If the very idea of giving up your private office hasn’t sent you away yet, try this experiment. Make a simple sketch of the total office space your department occupies. Then think carefully about the kinds of new spaces you’d like to have. Do you want a maker lab? Do you want group work spaces for students taking online courses? Do you want a “history lab†where you, several colleagues, graduate and undergraduate students can all work together on long term research projects? How about a new classroom that your department controls and that houses the technology, cartons of artifacts, or whatever, that you’d like to have available all the time?
If you were to halve the number of private offices (option #1, shared offices) that your department has, how much space would that free up? Would it be enough for the cool new spaces you envision? Or, if you were to move to an open floor plan like the one pictured above (option #2), how much space would that free up?
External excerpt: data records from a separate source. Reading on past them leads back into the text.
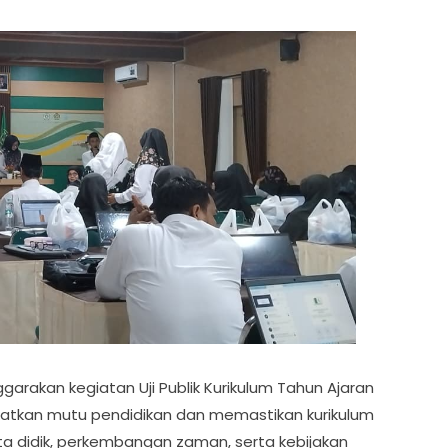
arakan kegiatan Uji Publik Kurikulum Tahun Ajaran
katkan mutu pendidikan dan memastikan kurikulum
a didik, perkembangan zaman, serta kebijakan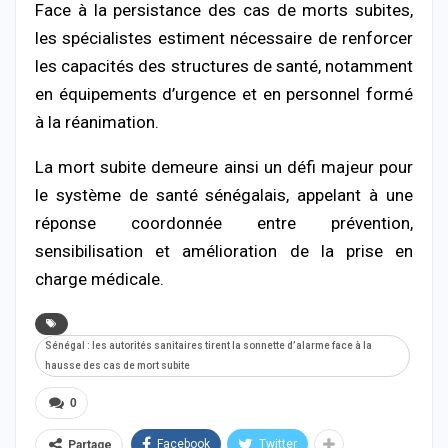
Face à la persistance des cas de morts subites,
les spécialistes estiment nécessaire de renforcer
les capacités des structures de santé, notamment
en équipements d’urgence et en personnel formé
à la réanimation.
La mort subite demeure ainsi un défi majeur pour
le système de santé sénégalais, appelant à une
réponse coordonnée entre prévention,
sensibilisation et amélioration de la prise en
charge médicale.
Sénégal : les autorités sanitaires tirent la sonnette d’alarme face à la
hausse des cas de mort subite
0
Facebook
Twitter
Partage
You might object to the whole idea I’ve laid out over the past few days on the basis of pessimism about your institution’s willingness to invest in reconfigured department space. Before you do, it’s worth sitting down with whoever is in charge of your campus spaces — an architect, a space planner, a facilities director — and just have a conversation with them. I can say that all across the United States people who fill those roles at colleges and universities are engaged in a very interesting and dynamic conversation about how campus buildings need to be retrofitted to meet the learning needs of future students and the research needs of future faculty. See if your campus is a member of the Society for College and University Planning. If so, then someone on campus has been at least partly connected to these conversations.
If so, you may just be surprised to find that you have a receptive audience, maybe even a willing partner, especially if you go in an offer up something — the footprint of your department — in exchange for something new and exciting.
The alternative, I’m sorry to say, is for us to sit in our offices, with our books, lamenting that those STEM people keep getting all the good spaces on campus.